Mr Hendriksen believes there is no need for a brand to therefore seek a separate Novel Food authorisation.
He believes a brand will be complaint if it is able to demonstrate to regulators, say, for example, UK trading standards, that it is using a validated Novel Food SKU, and has generated its own secondary data.
He said: “We are working with our customers to show what homework needs to be done and this essentially comes down to two things: there is no degradation during manufacturing and data needs to be generated on the stability, the shelf life, of the product in question.”

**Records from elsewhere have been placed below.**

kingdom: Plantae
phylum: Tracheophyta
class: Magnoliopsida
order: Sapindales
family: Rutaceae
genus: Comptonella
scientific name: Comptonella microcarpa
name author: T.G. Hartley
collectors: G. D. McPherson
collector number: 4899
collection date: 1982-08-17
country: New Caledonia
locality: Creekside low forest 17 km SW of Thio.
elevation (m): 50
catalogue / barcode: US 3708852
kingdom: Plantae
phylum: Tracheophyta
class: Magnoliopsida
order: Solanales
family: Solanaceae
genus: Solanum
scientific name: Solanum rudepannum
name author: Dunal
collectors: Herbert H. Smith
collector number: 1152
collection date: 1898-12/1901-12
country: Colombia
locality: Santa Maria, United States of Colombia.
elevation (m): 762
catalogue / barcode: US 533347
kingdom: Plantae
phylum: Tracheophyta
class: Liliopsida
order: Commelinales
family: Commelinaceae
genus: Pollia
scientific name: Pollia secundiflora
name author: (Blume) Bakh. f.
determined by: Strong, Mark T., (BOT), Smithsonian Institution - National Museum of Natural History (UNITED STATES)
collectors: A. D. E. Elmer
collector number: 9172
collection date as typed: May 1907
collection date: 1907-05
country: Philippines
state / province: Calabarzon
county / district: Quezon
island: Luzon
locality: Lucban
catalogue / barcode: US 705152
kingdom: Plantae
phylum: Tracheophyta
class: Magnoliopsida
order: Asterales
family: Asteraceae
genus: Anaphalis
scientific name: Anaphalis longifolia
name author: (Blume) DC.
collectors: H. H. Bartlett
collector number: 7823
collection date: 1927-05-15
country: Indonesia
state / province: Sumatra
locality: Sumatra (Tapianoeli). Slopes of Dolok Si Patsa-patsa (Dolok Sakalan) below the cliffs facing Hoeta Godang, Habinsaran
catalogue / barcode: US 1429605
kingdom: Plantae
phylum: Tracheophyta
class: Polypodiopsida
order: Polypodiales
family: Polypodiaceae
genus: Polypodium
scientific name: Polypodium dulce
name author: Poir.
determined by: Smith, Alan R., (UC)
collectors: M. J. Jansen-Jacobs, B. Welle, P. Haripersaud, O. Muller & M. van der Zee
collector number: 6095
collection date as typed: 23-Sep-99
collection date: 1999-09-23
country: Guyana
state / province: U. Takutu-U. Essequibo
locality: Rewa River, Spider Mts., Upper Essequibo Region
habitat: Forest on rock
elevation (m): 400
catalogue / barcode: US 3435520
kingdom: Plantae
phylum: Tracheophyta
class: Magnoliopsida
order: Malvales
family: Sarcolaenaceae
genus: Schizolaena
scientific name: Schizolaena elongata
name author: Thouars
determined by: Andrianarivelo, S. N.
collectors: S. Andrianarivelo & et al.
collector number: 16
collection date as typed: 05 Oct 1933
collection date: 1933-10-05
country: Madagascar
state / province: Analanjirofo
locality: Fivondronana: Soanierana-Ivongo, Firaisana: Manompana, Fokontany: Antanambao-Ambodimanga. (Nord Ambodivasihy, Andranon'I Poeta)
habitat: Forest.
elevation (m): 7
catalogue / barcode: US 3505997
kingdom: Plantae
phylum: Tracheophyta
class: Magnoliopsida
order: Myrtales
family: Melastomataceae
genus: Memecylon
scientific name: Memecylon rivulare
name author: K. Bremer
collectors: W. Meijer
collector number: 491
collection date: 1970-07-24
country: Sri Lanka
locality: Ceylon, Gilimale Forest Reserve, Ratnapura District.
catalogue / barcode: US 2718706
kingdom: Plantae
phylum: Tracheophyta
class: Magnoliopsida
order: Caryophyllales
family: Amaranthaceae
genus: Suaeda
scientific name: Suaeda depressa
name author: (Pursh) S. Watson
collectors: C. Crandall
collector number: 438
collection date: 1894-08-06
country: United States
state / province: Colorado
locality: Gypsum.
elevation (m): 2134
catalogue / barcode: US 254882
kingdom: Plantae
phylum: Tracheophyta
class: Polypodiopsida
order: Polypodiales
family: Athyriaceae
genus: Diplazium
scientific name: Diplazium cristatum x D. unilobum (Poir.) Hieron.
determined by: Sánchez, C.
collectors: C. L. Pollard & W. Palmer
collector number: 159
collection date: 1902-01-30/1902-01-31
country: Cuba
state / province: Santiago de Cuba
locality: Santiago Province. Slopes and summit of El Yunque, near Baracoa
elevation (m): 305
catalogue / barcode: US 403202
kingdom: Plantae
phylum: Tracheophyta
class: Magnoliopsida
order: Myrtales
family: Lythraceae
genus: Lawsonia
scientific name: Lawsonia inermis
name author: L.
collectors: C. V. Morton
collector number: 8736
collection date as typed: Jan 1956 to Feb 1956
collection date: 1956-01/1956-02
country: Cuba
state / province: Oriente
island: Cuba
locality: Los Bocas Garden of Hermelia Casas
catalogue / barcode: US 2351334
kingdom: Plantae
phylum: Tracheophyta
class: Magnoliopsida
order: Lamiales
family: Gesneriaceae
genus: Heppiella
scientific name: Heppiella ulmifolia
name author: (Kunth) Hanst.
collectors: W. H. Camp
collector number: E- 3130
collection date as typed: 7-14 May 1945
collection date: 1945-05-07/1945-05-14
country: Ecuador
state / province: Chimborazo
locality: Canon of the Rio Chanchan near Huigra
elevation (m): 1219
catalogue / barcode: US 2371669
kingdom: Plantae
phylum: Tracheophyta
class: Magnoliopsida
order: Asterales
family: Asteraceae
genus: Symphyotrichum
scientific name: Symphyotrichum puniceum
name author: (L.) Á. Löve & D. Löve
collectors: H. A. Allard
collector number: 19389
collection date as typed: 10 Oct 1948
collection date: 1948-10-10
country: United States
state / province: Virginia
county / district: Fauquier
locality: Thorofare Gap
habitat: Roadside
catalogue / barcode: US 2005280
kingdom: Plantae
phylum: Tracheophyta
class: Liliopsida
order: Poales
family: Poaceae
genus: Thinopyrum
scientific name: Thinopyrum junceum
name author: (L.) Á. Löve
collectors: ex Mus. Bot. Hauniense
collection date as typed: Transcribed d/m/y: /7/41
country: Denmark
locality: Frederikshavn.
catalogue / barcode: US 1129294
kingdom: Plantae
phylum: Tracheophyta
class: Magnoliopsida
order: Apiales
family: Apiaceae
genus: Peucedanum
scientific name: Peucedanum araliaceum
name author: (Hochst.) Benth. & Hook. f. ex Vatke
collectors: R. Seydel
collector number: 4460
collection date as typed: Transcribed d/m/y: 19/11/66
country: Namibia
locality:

95% Of Data Generated By Ingredient Manufacturers
He described it in the following way: “The Novel Food application in relation to the manufacturing process equates to around 60% of what is required, the toxicology a further 35% which leaves 5% for the finished product.”
This approach had also been Mile High’s proposed strategy for the European market but this has turned sour for all market players following the recent unexpected turn of events, reported comprehensively by BusinessCann.
Mile High Labs view CBD as a food, not a drug, and he says it has communicated this view to the European Commission.
The company is based in 400,000sq ft factory in Colorado and is entirely a CBD manufacturing company with no cultivation.
Global Expansion Moves Target Middle East
Its Mile High ‘Monster’ mobile machine is deployed into its growing partners’ fields and is capable of processing 50 acres of hemp a day, into oil.
The company established a European distribution base in Belfast, last year, which can supply continental customers within two working days.
It currently sells into 28 jurisdictions, in all five continents, and Mr Hendriksen recently returned from the Middle East as the seemingly unstoppable CBD juggernaut spreads across the globe.
“We manufacture a high-quality isolate with no THC. Businesses want safe and consistent products, no matter where they are based and Mile High Labs can deliver that, every time,” he added.